What are some good techniques to update this code as to where the if-else-if chain can be shrunken down to something much more manageable.
The chain looks something like this:
if(name.equals("abc")){
do something
} else if(name.equals("xyz")){
do something different
} else if(name.equals("mno")){
do something different
} ......
.....
else{
error
}
You can extract the code in each branch to a separate method, then turn the methods into implementations of a common base interface (let's call it Handler). After that, you can fill a Map<String, Handler> and just look up and execute the right handler for given string.
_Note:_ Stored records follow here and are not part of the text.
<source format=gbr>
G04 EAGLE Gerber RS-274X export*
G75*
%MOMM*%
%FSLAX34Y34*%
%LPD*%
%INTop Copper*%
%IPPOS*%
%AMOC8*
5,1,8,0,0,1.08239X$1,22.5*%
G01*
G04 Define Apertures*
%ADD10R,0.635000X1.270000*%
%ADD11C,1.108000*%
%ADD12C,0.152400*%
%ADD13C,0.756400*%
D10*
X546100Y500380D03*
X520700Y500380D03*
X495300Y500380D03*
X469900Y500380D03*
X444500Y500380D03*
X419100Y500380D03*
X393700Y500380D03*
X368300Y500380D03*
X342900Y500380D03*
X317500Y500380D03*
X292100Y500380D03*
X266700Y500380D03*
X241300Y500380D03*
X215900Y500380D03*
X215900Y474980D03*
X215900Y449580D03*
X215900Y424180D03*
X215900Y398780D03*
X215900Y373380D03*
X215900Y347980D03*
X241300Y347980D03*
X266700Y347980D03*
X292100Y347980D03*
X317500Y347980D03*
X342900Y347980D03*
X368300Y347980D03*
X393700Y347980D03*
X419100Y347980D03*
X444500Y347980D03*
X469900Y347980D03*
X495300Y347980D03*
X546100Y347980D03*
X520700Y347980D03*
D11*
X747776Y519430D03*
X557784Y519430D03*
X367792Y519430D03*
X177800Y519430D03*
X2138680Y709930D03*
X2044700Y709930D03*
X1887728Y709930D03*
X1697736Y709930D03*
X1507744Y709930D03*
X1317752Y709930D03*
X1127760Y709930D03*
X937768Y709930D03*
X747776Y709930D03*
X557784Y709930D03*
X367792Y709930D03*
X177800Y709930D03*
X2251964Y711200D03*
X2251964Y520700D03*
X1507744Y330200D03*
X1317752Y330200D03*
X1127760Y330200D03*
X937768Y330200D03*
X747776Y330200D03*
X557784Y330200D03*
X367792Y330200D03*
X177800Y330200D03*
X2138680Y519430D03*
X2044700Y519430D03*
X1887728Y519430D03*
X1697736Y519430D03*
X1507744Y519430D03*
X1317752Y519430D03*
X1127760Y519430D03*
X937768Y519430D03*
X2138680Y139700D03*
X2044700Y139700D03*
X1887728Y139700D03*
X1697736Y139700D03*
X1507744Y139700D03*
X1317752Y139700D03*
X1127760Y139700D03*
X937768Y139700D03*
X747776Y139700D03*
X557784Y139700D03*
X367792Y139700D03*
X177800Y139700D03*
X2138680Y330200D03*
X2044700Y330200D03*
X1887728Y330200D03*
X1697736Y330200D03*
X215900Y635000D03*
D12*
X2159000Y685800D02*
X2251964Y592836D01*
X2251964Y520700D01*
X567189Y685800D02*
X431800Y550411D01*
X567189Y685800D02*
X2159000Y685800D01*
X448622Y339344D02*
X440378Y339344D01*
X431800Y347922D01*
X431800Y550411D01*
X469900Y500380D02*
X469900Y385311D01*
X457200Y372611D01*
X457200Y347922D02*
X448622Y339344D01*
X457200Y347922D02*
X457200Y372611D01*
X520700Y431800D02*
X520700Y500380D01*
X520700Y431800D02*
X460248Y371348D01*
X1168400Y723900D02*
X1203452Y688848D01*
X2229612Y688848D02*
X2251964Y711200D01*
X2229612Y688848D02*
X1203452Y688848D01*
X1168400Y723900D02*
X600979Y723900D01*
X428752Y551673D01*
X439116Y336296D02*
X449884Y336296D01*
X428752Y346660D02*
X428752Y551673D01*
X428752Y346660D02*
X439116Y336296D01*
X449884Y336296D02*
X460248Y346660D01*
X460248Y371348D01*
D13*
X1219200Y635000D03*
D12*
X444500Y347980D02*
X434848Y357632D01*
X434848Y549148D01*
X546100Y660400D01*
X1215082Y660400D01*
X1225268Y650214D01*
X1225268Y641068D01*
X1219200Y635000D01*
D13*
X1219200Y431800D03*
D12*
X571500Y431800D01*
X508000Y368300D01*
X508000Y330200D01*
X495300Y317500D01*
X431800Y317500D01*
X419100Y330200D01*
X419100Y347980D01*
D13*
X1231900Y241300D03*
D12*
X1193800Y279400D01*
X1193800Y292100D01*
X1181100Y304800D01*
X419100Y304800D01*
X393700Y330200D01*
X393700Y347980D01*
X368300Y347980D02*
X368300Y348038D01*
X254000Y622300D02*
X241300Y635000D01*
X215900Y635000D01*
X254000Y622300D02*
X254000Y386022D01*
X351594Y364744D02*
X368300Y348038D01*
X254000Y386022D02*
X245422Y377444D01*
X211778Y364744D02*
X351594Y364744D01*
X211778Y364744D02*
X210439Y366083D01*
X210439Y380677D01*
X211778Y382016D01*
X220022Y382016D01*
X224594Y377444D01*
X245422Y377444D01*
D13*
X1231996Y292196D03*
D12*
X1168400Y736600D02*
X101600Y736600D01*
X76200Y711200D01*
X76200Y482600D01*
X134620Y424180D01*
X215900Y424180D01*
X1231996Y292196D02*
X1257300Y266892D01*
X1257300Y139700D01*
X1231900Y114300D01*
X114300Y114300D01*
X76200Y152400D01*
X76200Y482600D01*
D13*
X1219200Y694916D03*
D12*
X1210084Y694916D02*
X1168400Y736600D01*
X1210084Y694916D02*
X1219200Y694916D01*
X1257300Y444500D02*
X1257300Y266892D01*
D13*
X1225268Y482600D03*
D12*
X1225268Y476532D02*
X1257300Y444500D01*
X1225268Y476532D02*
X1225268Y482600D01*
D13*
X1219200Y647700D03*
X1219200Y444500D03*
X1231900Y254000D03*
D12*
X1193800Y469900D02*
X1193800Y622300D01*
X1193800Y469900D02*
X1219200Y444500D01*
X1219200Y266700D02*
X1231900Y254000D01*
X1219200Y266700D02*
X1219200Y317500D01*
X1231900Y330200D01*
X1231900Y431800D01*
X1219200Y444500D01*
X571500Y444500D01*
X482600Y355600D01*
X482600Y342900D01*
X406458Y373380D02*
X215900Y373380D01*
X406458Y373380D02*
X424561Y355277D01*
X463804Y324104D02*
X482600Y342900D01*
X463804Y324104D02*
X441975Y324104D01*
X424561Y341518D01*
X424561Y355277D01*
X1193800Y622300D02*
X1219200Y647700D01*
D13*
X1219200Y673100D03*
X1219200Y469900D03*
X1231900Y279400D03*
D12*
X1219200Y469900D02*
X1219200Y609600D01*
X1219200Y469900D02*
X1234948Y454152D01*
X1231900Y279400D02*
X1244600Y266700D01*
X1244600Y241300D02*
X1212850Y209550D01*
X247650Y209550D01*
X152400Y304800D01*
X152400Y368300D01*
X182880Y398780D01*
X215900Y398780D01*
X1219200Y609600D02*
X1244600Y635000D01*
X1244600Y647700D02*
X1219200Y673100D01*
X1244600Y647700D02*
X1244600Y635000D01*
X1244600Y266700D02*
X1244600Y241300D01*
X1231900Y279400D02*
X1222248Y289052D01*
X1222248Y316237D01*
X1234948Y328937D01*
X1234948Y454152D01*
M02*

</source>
Unfortunately the implementation of 100+ subclasses for the interface requires quite a lot of boilerplate code, but currently there is no simpler way in Java to achieve this. Implementing the cases as elements of an Enum may help somewhat - here is an example. The ideal solution would be using closures / lambdas, but alas we have to wait till Java 8 for that...
Some options / ideas:
Leave it as it is - it's not fundamentally broken, and is reasonably clear and simple to maintain
Use a switch statement (if you are using Java 7) - not sure if this gains you much though
Create a HashMap of String to FunctionObjects where the function objects implement the required behaviour as a method. Then your calling code is just: hashMap.get(name).doSomething();
Break it into a heirarchy of function calls by sub-grouping the strings. You could do this by taking each letter in turn, so one branch handles all the names starting with 'a' etc.
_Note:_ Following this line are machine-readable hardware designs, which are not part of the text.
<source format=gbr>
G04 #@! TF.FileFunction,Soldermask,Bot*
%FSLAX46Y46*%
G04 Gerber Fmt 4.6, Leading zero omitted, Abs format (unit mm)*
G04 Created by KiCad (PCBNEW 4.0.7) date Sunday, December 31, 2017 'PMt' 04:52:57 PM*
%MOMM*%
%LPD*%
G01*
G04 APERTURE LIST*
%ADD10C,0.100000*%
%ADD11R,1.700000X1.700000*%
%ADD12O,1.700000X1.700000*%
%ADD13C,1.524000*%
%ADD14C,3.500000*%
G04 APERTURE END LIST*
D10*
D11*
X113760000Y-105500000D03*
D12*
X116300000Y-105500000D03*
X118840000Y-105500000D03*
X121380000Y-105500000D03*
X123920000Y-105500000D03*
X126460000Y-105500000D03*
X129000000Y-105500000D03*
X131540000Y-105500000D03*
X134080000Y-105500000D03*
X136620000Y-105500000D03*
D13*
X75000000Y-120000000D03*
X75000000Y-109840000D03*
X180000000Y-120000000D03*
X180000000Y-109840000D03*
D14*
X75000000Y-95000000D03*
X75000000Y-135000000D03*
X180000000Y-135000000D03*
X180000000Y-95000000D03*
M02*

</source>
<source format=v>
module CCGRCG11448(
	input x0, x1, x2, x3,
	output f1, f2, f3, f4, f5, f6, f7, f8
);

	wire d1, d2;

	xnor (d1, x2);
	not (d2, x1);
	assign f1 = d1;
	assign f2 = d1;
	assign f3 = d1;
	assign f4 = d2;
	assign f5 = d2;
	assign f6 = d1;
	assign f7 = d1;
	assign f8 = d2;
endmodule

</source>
Refactor so that you don't pass the name as a String but instead pass a named object. Then you can just do namedObject.doSomething()
With Enums, you can have a method per instance.
public enum ActionEnum {
ABC {
#Override
void doSomething() {
System.out.println("Doing something for ABC");
}
},
XYZ {
#Override
void doSomething() {
System.out.println("Doing something for XYZ");
}
};
abstract void doSomething();
}
public class MyActionClass {
public void myMethod(String name) {
ActionEnum.valueOf("ABC").doSomething();
}
}
It is still kinda messy (big enum with 100+ entries, even it all it does is dispatching), but may avoid the HashMap initialization code (100+ puts is also messy in my opinion).
And yet another option (for documentation purposes) would be reflection:
public interface Action {
void doSomething();
}
public class ABCAction implements Action {
#Override
public void doSomething() {
System.out.println("Doing something for ABC");
}
}
public class MyActionClass {
void doSomethingWithReflection(String name) {
try {
Class<? extends Action> actionClass = Class.
forName("actpck."+ name + "Action").asSubclass(Action.class);
Action a = actionClass.newInstance();
a.doSomething();
} catch (Exception e) {
// TODO Catch exceptions individually and do something useful.
e.printStackTrace();
}
}
}
Each approach has it's trade offs:
HashMap = Fast + Kinda messy ("set-up" code with hundred of puts)
Enum = Fast + Kinda messy 2 (huge file).
Reflection = Slower + runtime error prone, but provides clean separation without resorting to clunky big HashMap.
Like Matt Ball said in his comment, you can use a command pattern. Define a collection of Runnable classes:
Runnable task1 = new Runnable() {
public void run() { /* do something */ }
};
Runnable task2 = // etc.
Then you can use a map from your keys to runnables:
Map<String,Runnable> taskMap = new HashMap<String,Runnable>();
taskMap.put("abc", task1);
taskMap.put("xyz", task2);
// etc.
Finally, replace the if-else chain with:
Runnable task = taskMap.get(name);
if (task != null) {
task.run();
} else {
// default else action from your original chain
}
you can use the switch statement , but Switch statements with String cases have been implemented in Java SE 7
the best solution is to use the command pattern
This is a popular Arrow Anti-Pattern and Jeff discusses some approaches to handle this very nicely in his post here.